I’ve run about a dozen marathons. Last year I ran a 50 miler. I’m doing it again in November. I turn 40 next August, so I’ve decided to run 100 mile race before than. I’ve settled on the Old Dominion 100 miler in June.
Some days I get up really early and go for runs of 15-30 miles, just because.
I’m not really sure why I’m doing this. I’m not a natural runner. I’m not built like a runner. I’m too big in the upper body for it. I’m balding and middle-aged. It’s kind of pointless.
I’ve kind of noticed that most people who get really serious about ultramarathons are pretty fucked in the head. I guess the running helps me get through and deal with all that worms in the brain mental stuff we all put ourselves through. Some people watch TV and drink beer. There’s a thing that happened to me a long time ago that makes me sad and bothers me sometimes. I suppose we all have such things and we get over them, or we don’t and we carry them with us and we deal with them. Sometimes they cripple us, sometimes we fight them and overcome them, sometimes they drive us to do things. I’m really not sure what my reaction is other than to run, and I’m not sure it really means anything in relation to anything, but to me the running provides a comfort unto itself, a place where I see and feel truth. There isn’t a shortcut, no bullshit, no rhetoric, no easy way outs. You either do it or you don’t.

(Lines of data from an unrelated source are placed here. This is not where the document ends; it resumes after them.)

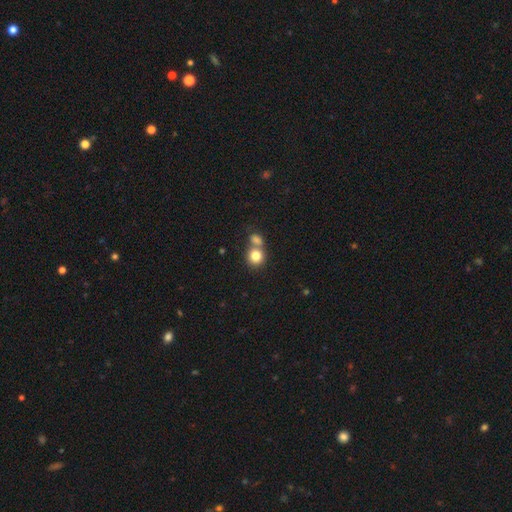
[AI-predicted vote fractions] A smooth galaxy with no disk features (81%) that is round (83%).

Vote fractions:
- Smooth or featured? smooth: 81% / star or artifact: 10% / featured or disk: 9%
- How rounded? round: 83% / in between: 16% / cigar-shaped: 1%
- Merging? none: 47% / merger: 43% / minor disturbance: 8% / major disturbance: 3%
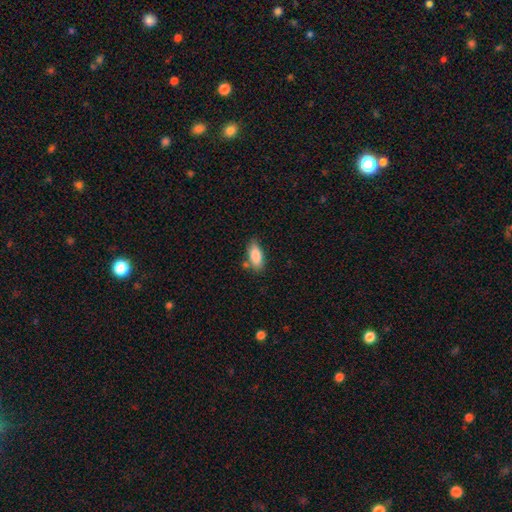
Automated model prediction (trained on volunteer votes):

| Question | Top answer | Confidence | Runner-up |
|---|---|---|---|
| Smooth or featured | smooth | 86% | featured or disk (7%) |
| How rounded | in between | 84% | cigar-shaped (13%) |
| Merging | none | 72% | minor disturbance (17%) |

On really really long runs, when I’m by myself I will sometimes have waking dreams or mild to extreme hallucinations, or vivid fantasies. Call them what you will. It’s interesting what your mind and body does in extremis to get through it.
As Jim Morrison says, nobody here gets out alive, and the only real fact of life is that we’re going to suffer some. We are in an age and a society that tries to hide that fact, that thinks of it as an obscenity. We medicate our way through the mildest pain. Our most common maladies occur from too much comfort. We hid those suffering in Hospitals or nursing homes.
I think that a deliberate acclimitization to suffering is a good thing. When the real thing comes it won’t be a stranger.
So anyway, I’m going to run 100 miles next June.
This can be one of those “ask the…” threads, or it can just drop off the page.
I felt the urge though to announce my intentions, foolish and meaningless as they may be and attempt to justify them.